# [What needs to be done]
Please reproduce every entry, keeping each one exact.

(Records from a dataset)

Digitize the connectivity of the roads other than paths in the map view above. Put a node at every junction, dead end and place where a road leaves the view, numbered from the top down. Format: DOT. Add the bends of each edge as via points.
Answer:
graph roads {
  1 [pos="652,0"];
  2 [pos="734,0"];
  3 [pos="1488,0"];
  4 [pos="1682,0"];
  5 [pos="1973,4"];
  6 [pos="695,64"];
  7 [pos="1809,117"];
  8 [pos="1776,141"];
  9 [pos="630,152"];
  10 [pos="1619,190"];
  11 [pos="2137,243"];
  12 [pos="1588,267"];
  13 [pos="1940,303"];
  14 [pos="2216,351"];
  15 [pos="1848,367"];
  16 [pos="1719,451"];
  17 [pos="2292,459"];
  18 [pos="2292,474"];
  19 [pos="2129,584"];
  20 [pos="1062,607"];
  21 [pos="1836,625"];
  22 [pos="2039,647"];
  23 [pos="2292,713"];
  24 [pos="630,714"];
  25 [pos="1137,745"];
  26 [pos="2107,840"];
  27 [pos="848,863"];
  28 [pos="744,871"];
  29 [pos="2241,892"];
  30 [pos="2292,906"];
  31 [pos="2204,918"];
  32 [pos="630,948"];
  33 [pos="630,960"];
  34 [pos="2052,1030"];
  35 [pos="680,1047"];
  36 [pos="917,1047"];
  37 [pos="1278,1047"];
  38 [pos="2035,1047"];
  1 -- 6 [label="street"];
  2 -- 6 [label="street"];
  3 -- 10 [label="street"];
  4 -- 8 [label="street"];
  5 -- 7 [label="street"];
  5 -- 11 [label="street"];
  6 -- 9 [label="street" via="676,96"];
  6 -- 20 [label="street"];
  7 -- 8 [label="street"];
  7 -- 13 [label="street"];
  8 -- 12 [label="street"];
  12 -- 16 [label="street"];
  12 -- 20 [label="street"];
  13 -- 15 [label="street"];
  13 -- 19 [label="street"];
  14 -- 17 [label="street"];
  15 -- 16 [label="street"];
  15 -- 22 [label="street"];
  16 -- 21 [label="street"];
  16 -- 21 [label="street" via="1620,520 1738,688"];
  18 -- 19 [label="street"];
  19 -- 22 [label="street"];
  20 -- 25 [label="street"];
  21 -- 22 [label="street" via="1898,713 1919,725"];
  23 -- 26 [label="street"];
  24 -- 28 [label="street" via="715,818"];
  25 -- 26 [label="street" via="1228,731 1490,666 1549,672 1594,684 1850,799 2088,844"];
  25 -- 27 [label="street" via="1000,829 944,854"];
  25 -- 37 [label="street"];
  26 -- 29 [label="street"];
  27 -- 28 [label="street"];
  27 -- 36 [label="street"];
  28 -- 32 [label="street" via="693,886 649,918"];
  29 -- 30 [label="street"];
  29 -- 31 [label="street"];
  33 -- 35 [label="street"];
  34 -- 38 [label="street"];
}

# [The completed task]
Digitize the connectivity of the roads other than paths in the map view above. Put a node at every junction, dead end and place where a road leaves the view, numbered from the top down. Format: DOT. Add the bends of each edge as via points.
Answer:
graph roads {
  1 [pos="652,0"];
  2 [pos="734,0"];
  3 [pos="1488,0"];
  4 [pos="1682,0"];
  5 [pos="1973,4"];
  6 [pos="695,64"];
  7 [pos="1809,117"];
  8 [pos="1776,141"];
  9 [pos="630,152"];
  10 [pos="1619,190"];
  11 [pos="2137,243"];
  12 [pos="1588,267"];
  13 [pos="1940,303"];
  14 [pos="2216,351"];
  15 [pos="1848,367"];
  16 [pos="1719,451"];
  17 [pos="2292,459"];
  18 [pos="2292,474"];
  19 [pos="2129,584"];
  20 [pos="1062,607"];
  21 [pos="1836,625"];
  22 [pos="2039,647"];
  23 [pos="2292,713"];
  24 [pos="630,714"];
  25 [pos="1137,745"];
  26 [pos="2107,840"];
  27 [pos="848,863"];
  28 [pos="744,871"];
  29 [pos="2241,892"];
  30 [pos="2292,906"];
  31 [pos="2204,918"];
  32 [pos="630,948"];
  33 [pos="630,960"];
  34 [pos="2052,1030"];
  35 [pos="680,1047"];
  36 [pos="917,1047"];
  37 [pos="1278,1047"];
  38 [pos="2035,1047"];
  1 -- 6 [label="street"];
  2 -- 6 [label="street"];
  3 -- 10 [label="street"];
  4 -- 8 [label="street"];
  5 -- 7 [label="street"];
  5 -- 11 [label="street"];
  6 -- 9 [label="street" via="676,96"];
  6 -- 20 [label="street"];
  7 -- 8 [label="street"];
  7 -- 13 [label="street"];
  8 -- 12 [label="street"];
  12 -- 16 [label="street"];
  12 -- 20 [label="street"];
  13 -- 15 [label="street"];
  13 -- 19 [label="street"];
  14 -- 17 [label="street"];
  15 -- 16 [label="street"];
  15 -- 22 [label="street"];
  16 -- 21 [label="street"];
  16 -- 21 [label="street" via="1620,520 1738,688"];
  18 -- 19 [label="street"];
  19 -- 22 [label="street"];
  20 -- 25 [label="street"];
  21 -- 22 [label="street" via="1898,713 1919,725"];
  23 -- 26 [label="street"];
  24 -- 28 [label="street" via="715,818"];
  25 -- 26 [label="street" via="1228,731 1490,666 1549,672 1594,684 1850,799 2088,844"];
  25 -- 27 [label="street" via="1000,829 944,854"];
  25 -- 37 [label="street"];
  26 -- 29 [label="street"];
  27 -- 28 [label="street"];
  27 -- 36 [label="street"];
  28 -- 32 [label="street" via="693,886 649,918"];
  29 -- 30 [label="street"];
  29 -- 31 [label="street"];
  33 -- 35 [label="street"];
  34 -- 38 [label="street"];
}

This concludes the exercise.